**Data supplied**
..........
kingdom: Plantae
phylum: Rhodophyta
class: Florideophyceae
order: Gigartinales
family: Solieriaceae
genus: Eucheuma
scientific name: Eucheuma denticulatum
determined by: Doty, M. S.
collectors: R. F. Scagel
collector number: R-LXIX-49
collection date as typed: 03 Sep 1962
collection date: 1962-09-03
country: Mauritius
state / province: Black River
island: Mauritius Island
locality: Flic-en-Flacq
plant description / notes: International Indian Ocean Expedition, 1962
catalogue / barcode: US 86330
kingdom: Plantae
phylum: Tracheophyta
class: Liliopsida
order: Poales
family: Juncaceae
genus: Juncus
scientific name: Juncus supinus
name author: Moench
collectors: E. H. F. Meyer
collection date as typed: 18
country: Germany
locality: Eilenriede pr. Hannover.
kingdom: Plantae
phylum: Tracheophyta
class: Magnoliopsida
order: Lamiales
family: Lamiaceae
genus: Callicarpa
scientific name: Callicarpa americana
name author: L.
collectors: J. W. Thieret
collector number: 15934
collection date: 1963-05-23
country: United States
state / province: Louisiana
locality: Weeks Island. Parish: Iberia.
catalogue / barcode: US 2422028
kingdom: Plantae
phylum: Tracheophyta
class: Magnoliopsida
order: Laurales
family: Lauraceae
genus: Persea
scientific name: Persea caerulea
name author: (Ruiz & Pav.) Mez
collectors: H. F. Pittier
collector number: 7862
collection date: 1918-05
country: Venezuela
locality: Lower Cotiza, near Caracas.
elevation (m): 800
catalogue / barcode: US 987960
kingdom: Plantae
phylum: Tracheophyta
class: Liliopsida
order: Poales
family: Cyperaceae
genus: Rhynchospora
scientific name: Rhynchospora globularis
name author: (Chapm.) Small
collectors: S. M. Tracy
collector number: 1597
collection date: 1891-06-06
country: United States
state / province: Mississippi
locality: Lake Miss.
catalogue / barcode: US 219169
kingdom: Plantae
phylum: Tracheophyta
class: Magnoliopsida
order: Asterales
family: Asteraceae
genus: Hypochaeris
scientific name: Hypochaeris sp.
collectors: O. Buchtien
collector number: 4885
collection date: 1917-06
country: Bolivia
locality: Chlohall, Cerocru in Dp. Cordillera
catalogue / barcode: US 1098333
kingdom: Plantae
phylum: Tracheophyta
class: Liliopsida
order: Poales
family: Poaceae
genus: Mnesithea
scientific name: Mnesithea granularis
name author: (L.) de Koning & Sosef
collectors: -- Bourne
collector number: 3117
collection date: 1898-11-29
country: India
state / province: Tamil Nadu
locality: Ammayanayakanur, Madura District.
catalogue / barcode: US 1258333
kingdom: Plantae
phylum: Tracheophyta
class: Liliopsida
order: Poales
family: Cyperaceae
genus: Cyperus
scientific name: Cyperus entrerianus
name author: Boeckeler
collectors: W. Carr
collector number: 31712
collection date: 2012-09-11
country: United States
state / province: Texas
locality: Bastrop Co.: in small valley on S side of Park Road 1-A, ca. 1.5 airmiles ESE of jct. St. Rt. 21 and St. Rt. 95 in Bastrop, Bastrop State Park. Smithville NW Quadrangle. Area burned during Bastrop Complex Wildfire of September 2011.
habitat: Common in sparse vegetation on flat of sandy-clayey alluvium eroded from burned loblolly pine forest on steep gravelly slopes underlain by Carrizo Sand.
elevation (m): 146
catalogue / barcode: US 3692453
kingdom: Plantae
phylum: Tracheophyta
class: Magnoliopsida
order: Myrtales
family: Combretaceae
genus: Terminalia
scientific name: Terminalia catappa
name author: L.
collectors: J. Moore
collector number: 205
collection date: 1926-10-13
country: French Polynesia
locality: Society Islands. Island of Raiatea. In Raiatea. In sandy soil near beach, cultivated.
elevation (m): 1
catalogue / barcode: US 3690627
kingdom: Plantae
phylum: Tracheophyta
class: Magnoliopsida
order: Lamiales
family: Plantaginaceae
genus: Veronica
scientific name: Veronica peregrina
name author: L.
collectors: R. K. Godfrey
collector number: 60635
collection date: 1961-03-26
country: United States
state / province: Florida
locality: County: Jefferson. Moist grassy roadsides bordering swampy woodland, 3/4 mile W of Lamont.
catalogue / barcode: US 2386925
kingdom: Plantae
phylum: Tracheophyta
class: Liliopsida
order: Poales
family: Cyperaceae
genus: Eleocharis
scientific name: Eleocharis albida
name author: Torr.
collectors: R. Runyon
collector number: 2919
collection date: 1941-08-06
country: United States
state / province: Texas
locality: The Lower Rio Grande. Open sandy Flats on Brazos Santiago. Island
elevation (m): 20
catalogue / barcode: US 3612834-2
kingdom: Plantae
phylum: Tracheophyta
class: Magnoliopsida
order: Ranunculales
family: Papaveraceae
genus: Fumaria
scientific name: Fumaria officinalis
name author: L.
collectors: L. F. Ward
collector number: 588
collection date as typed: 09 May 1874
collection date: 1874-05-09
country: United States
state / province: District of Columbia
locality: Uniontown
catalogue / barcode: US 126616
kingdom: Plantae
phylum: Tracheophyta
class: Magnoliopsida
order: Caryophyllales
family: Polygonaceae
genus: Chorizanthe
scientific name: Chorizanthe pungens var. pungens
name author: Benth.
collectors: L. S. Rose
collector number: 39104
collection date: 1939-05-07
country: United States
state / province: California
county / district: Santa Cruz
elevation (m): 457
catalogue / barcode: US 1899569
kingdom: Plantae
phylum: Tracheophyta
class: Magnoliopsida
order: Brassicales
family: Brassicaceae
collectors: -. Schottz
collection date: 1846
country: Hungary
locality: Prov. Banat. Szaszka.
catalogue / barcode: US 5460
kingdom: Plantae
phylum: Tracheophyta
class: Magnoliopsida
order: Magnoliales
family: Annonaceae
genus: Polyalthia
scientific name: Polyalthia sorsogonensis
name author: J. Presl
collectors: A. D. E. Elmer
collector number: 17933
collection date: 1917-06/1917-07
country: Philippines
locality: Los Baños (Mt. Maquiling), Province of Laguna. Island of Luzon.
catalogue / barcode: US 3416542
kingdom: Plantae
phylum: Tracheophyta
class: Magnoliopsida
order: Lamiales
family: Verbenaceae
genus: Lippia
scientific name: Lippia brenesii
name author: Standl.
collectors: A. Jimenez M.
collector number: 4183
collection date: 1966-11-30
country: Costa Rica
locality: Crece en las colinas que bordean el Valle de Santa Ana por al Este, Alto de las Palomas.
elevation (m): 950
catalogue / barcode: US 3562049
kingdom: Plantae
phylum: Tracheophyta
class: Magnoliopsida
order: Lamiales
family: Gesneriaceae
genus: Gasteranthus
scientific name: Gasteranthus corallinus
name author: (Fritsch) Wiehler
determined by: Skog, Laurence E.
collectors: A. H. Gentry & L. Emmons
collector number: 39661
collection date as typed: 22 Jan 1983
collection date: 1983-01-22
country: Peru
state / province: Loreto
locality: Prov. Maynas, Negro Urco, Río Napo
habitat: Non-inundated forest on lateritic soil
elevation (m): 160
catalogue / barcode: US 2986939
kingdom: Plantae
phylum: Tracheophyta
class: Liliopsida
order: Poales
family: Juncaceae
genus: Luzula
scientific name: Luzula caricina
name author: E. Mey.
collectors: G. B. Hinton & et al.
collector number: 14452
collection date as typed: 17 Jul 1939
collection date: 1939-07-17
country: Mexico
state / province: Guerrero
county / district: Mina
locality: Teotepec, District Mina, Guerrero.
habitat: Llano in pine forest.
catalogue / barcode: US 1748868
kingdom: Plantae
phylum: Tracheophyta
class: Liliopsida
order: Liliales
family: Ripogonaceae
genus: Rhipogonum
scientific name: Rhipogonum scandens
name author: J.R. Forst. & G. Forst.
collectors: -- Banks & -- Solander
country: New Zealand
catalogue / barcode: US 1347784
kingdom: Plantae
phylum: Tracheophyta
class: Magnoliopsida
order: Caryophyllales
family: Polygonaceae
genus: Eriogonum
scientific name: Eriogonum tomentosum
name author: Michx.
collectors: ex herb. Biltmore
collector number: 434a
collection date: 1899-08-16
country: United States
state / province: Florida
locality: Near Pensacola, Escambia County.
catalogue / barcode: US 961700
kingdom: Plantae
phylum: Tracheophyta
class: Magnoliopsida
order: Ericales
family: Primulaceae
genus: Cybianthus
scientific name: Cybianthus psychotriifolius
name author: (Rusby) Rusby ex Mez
..........
**Description of the task**
Could you output everything from the start of the entries down to the line containing "name author: (L.) de Koning & Sosef" as a two-column CSV with the headers "field" and "value"? Give one row per line, put each field and each value in its own quoted field, and turn any line breaks into spaces.

**Result of the task**
field,value
"kingdom:","Plantae"
"phylum:","Rhodophyta"
"class:","Florideophyceae"
"order:","Gigartinales"
"family:","Solieriaceae"
"genus:","Eucheuma"
"scientific name:","Eucheuma denticulatum"
"determined by:","Doty, M. S."
"collectors:","R. F. Scagel"
"collector number:","R-LXIX-49"
"collection date as typed:","03 Sep 1962"
"collection date:","1962-09-03"
"country:","Mauritius"
"state / province:","Black River"
"island:","Mauritius Island"
"locality:","Flic-en-Flacq"
"plant description / notes:","International Indian Ocean Expedition, 1962"
"catalogue / barcode:","US 86330"
"kingdom:","Plantae"
"phylum:","Tracheophyta"
"class:","Liliopsida"
"order:","Poales"
"family:","Juncaceae"
"genus:","Juncus"
"scientific name:","Juncus supinus"
"name author:","Moench"
"collectors:","E. H. F. Meyer"
"collection date as typed:","18"
"country:","Germany"
"locality:","Eilenriede pr. Hannover."
"kingdom:","Plantae"
"phylum:","Tracheophyta"
"class:","Magnoliopsida"
"order:","Lamiales"
"family:","Lamiaceae"
"genus:","Callicarpa"
"scientific name:","Callicarpa americana"
"name author:","L."
"collectors:","J. W. Thieret"
"collector number:","15934"
"collection date:","1963-05-23"
"country:","United States"
"state / province:","Louisiana"
"locality:","Weeks Island. Parish: Iberia."
"catalogue / barcode:","US 2422028"
"kingdom:","Plantae"
"phylum:","Tracheophyta"
"class:","Magnoliopsida"
"order:","Laurales"
"family:","Lauraceae"
"genus:","Persea"
"scientific name:","Persea caerulea"
"name author:","(Ruiz & Pav.) Mez"
"collectors:","H. F. Pittier"
"collector number:","7862"
"collection date:","1918-05"
"country:","Venezuela"
"locality:","Lower Cotiza, near Caracas."
"elevation (m):","800"
"catalogue / barcode:","US 987960"
"kingdom:","Plantae"
"phylum:","Tracheophyta"
"class:","Liliopsida"
"order:","Poales"
"family:","Cyperaceae"
"genus:","Rhynchospora"
"scientific name:","Rhynchospora globularis"
"name author:","(Chapm.) Small"
"collectors:","S. M. Tracy"
"collector number:","1597"
"collection date:","1891-06-06"
"country:","United States"
"state / province:","Mississippi"
"locality:","Lake Miss."
"catalogue / barcode:","US 219169"
"kingdom:","Plantae"
"phylum:","Tracheophyta"
"class:","Magnoliopsida"
"order:","Asterales"
"family:","Asteraceae"
"genus:","Hypochaeris"
"scientific name:","Hypochaeris sp."
"collectors:","O. Buchtien"
"collector number:","4885"
"collection date:","1917-06"
"country:","Bolivia"
"locality:","Chlohall, Cerocru in Dp. Cordillera"
"catalogue / barcode:","US 1098333"
"kingdom:","Plantae"
"phylum:","Tracheophyta"
"class:","Liliopsida"
"order:","Poales"
"family:","Poaceae"
"genus:","Mnesithea"
"scientific name:","Mnesithea granularis"
"name author:","(L.) de Koning & Sosef"